__Exercise directions__
Would you print every entry exactly as it appears?

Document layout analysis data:

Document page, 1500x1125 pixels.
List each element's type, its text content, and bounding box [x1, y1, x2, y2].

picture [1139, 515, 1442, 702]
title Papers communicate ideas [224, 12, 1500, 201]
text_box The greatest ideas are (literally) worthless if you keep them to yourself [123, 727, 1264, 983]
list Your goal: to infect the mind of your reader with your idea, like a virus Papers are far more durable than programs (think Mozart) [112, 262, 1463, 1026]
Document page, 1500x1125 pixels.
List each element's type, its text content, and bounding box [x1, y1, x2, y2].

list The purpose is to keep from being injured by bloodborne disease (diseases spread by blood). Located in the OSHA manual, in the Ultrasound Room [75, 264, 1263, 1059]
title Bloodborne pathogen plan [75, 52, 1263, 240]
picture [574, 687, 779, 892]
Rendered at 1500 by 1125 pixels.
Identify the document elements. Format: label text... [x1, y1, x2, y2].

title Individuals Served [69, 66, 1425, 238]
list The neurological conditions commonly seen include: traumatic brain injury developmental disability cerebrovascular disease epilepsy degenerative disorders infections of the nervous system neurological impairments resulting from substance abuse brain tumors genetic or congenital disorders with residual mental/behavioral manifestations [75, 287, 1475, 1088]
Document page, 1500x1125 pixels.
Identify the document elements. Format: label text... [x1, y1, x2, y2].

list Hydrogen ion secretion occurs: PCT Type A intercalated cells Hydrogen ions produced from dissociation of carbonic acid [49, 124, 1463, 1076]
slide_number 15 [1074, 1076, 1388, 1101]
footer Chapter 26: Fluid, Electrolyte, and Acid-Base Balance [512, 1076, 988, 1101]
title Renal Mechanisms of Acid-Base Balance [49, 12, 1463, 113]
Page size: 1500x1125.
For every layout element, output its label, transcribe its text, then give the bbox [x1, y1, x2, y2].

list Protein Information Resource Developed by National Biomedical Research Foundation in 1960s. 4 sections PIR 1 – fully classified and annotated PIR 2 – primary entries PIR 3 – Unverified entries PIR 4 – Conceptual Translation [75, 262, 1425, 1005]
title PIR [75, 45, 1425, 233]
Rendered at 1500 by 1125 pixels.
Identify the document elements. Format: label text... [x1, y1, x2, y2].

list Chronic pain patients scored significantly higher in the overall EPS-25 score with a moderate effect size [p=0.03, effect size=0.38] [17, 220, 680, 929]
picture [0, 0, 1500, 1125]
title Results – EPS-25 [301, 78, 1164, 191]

__Output for this exercise__
Document page, 1500x1125 pixels.
List each element's type, its text content, and bounding box [x1, y1, x2, y2].

picture [1139, 515, 1442, 702]
title Papers communicate ideas [224, 12, 1500, 201]
text_box The greatest ideas are (literally) worthless if you keep them to yourself [123, 727, 1264, 983]
list Your goal: to infect the mind of your reader with your idea, like a virus Papers are far more durable than programs (think Mozart) [112, 262, 1463, 1026]
Document page, 1500x1125 pixels.
List each element's type, its text content, and bounding box [x1, y1, x2, y2].

list The purpose is to keep from being injured by bloodborne disease (diseases spread by blood). Located in the OSHA manual, in the Ultrasound Room [75, 264, 1263, 1059]
title Bloodborne pathogen plan [75, 52, 1263, 240]
picture [574, 687, 779, 892]
Rendered at 1500 by 1125 pixels.
Identify the document elements. Format: label text... [x1, y1, x2, y2].

title Individuals Served [69, 66, 1425, 238]
list The neurological conditions commonly seen include: traumatic brain injury developmental disability cerebrovascular disease epilepsy degenerative disorders infections of the nervous system neurological impairments resulting from substance abuse brain tumors genetic or congenital disorders with residual mental/behavioral manifestations [75, 287, 1475, 1088]
Document page, 1500x1125 pixels.
Identify the document elements. Format: label text... [x1, y1, x2, y2].

list Hydrogen ion secretion occurs: PCT Type A intercalated cells Hydrogen ions produced from dissociation of carbonic acid [49, 124, 1463, 1076]
slide_number 15 [1074, 1076, 1388, 1101]
footer Chapter 26: Fluid, Electrolyte, and Acid-Base Balance [512, 1076, 988, 1101]
title Renal Mechanisms of Acid-Base Balance [49, 12, 1463, 113]
Page size: 1500x1125.
For every layout element, output its label, transcribe its text, then give the bbox [x1, y1, x2, y2].

list Protein Information Resource Developed by National Biomedical Research Foundation in 1960s. 4 sections PIR 1 – fully classified and annotated PIR 2 – primary entries PIR 3 – Unverified entries PIR 4 – Conceptual Translation [75, 262, 1425, 1005]
title PIR [75, 45, 1425, 233]
Rendered at 1500 by 1125 pixels.
Identify the document elements. Format: label text... [x1, y1, x2, y2].

list Chronic pain patients scored significantly higher in the overall EPS-25 score with a moderate effect size [p=0.03, effect size=0.38] [17, 220, 680, 929]
picture [0, 0, 1500, 1125]
title Results – EPS-25 [301, 78, 1164, 191]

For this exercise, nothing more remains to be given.